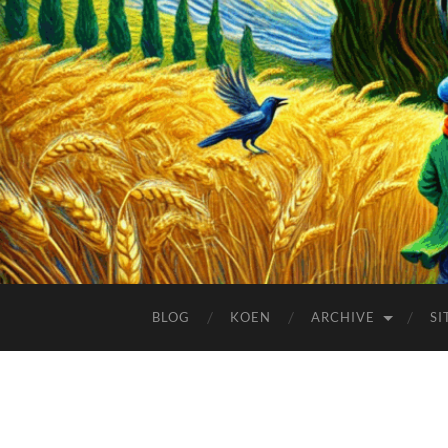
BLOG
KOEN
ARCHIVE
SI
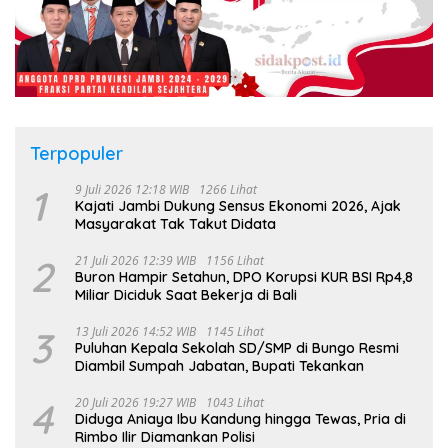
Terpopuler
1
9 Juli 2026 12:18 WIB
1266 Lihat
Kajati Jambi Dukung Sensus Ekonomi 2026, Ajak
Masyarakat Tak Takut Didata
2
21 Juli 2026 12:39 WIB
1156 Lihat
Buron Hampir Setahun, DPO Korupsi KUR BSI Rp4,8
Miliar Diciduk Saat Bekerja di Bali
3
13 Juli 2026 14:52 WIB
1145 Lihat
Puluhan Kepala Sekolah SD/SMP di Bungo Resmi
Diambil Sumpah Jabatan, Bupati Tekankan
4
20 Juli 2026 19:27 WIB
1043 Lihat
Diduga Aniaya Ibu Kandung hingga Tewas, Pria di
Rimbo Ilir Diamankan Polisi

* Action item: Exact copies of the lines from the one containing "21 Juli 2026 12:39 WIB" through the final line of the records are all the answer should hold.

* Reply:
21 Juli 2026 12:39 WIB
1156 Lihat
Buron Hampir Setahun, DPO Korupsi KUR BSI Rp4,8
Miliar Diciduk Saat Bekerja di Bali
3
13 Juli 2026 14:52 WIB
1145 Lihat
Puluhan Kepala Sekolah SD/SMP di Bungo Resmi
Diambil Sumpah Jabatan, Bupati Tekankan
4
20 Juli 2026 19:27 WIB
1043 Lihat
Diduga Aniaya Ibu Kandung hingga Tewas, Pria di
Rimbo Ilir Diamankan Polisi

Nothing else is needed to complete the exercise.